Les arrêtés anti – burkini sont une erreur, voire une faute tels qu’ils ont été rédigés. Mais la loi est le moyen de contraindre, comme cela a été fait pour le port du voile à l’école.
Je suis contre tous les clergés, et toutes formes d’autorités religieuses. Je suis agnostique. Tout homme qui dit ce que Dieu veut est pour moi, un menteur qui cherche du pouvoir sur les autres. Ce que font les hommes des textes religieux crée plus de souffrances et d’exclusion que de libération et d’ouverture aux autres.
Je vous rejoins, mais je suis athée. Les religions sont pour moi une invention humaine préjudiciable.
Et pourtant je pense que toutes les idées doivent pouvoir s’exprimer et que c’est par la confrontation des idées et l’éducation que l’on combat l’isolement et le repli sur soi, pas par l’interdiction.
Non, je ne suis pas d’accord. Certains idées sont condamnables et doivent être condamnées. Mais il est évident qu’il faudrait mieux parvenir à ce qu’elles ne (re)naissent pas, ce qui est complexe, sauf à user de propagande et de manipulation, ce qui n’est pas souhaitable. Je ne crois que modérément à la confrontation des idées, surtout dans la société actuelle qui ne prend plus beaucoup le temps.
Le vrai problème ici c’est que nos politiques ont trouvé et désigné un bouc émissaire pour tous les problèmes qui la traversent. La classe politique agite un chiffon rouge et tout le monde hurle à la protection de l’Occident. Les musulmans d’aujourd’hui sont les juifs des années 30. C’est cela qu’il faut dénoncer et qu’il faut empêcher et ne pas réclamer une adaptation de l’Islam qui n’a aucun sens tant l’Islam est divers dans le temps, dans l’espace, dans les pratiques de ses fidèles.
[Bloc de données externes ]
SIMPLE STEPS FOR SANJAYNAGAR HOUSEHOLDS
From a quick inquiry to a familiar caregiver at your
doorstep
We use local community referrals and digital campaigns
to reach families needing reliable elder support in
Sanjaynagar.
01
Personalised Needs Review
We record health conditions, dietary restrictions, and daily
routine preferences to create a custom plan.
Le parallèle juifs des années 30 / musulmans est audacieux. Je vous en laisse la responsabilité. Je partage votre opinion sur la classe politique mais ce n’est pas une raison pour rejeter le débat qu’elle a ouvert pour de mauvaises raisons et n’importe comment. Comme vous le dites, il faut pouvoir s’exprimer sur le sujet et, pourquoi pas, confronter les idées.